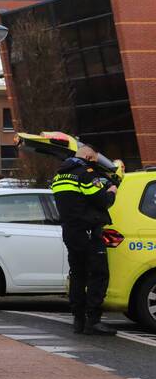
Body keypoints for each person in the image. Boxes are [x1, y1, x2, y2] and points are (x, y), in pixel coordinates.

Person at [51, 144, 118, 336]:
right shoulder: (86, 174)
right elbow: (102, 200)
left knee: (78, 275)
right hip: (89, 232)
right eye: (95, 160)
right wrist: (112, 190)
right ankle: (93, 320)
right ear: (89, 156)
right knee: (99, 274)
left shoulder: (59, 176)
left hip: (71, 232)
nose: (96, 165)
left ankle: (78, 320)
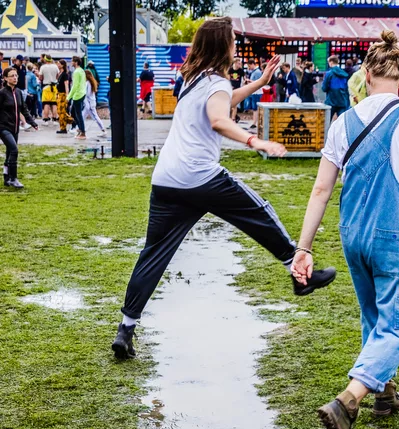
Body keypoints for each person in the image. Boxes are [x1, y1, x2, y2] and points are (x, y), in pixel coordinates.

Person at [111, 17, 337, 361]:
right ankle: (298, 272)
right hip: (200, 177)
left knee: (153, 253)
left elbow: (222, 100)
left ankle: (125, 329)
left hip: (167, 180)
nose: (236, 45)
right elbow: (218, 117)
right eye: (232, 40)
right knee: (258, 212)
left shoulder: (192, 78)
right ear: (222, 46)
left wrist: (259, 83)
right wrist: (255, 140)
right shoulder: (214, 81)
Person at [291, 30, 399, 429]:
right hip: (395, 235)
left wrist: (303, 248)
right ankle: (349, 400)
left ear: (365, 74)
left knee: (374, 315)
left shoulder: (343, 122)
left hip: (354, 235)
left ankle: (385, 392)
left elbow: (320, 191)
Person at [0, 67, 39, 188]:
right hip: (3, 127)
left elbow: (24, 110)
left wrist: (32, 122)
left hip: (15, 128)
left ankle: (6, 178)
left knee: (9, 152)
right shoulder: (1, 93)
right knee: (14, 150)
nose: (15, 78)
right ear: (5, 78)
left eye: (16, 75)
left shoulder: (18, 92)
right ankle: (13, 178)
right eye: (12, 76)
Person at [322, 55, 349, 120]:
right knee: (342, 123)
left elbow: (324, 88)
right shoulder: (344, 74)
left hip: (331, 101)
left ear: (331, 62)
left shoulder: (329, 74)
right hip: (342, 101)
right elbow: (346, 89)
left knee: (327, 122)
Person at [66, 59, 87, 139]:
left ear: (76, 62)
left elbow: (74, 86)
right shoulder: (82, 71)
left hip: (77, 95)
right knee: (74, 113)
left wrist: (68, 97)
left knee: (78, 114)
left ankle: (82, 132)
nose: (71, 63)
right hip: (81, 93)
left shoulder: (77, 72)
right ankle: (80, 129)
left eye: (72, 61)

※ ※ ※

What needs to be done
Could every entry be restated word for word, pictures excluded?

Final answer
Body keypoints for each person in the image. Boxes are [x1, y1, x2, y2] and points are (x, y), in pixel coordinates.

Person at [51, 144, 118, 336]:
right shoulder: (86, 174)
right elbow: (102, 200)
left knee: (78, 275)
right hip: (89, 232)
right eye: (95, 160)
right wrist: (112, 190)
right ankle: (93, 320)
right ear: (89, 156)
right knee: (99, 274)
left shoulder: (59, 176)
left hip: (71, 232)
nose: (96, 165)
left ankle: (78, 320)
Body keypoints for each person in the image. Boxes are [x1, y1, x2, y2] and points are (x, y), in pixel coordinates.

Person at [111, 17, 337, 361]:
right ankle: (298, 272)
right hip: (200, 177)
left knee: (153, 253)
left elbow: (222, 100)
left ankle: (125, 329)
left hip: (167, 180)
nose: (236, 45)
right elbow: (218, 117)
right eye: (232, 40)
right knee: (258, 212)
left shoulder: (192, 78)
right ear: (222, 46)
left wrist: (259, 83)
right wrist: (255, 140)
right shoulder: (214, 81)
Person at [291, 30, 399, 429]:
right hip: (395, 235)
left wrist: (303, 248)
right ankle: (349, 400)
left ear: (365, 74)
left knee: (374, 315)
left shoulder: (343, 122)
left hip: (354, 235)
left ankle: (385, 392)
left elbow: (320, 191)
Person at [0, 67, 39, 188]:
right hip: (3, 127)
left elbow: (24, 110)
left wrist: (32, 122)
left hip: (15, 128)
left ankle: (6, 178)
left knee: (9, 152)
right shoulder: (1, 93)
right knee: (14, 150)
nose: (15, 78)
right ear: (5, 78)
left eye: (16, 75)
left shoulder: (18, 92)
right ankle: (13, 178)
right eye: (12, 76)
Person at [322, 55, 349, 120]:
right knee: (342, 123)
left elbow: (324, 88)
right shoulder: (344, 74)
left hip: (331, 101)
left ear: (331, 62)
left shoulder: (329, 74)
right hip: (342, 101)
right elbow: (346, 89)
left knee: (327, 122)
Person at [66, 59, 87, 139]:
left ear: (76, 62)
left elbow: (74, 86)
right shoulder: (82, 71)
left hip: (77, 95)
right knee: (74, 113)
left wrist: (68, 97)
left knee: (78, 114)
left ankle: (82, 132)
nose: (71, 63)
right hip: (81, 93)
left shoulder: (77, 72)
right ankle: (80, 129)
left eye: (72, 61)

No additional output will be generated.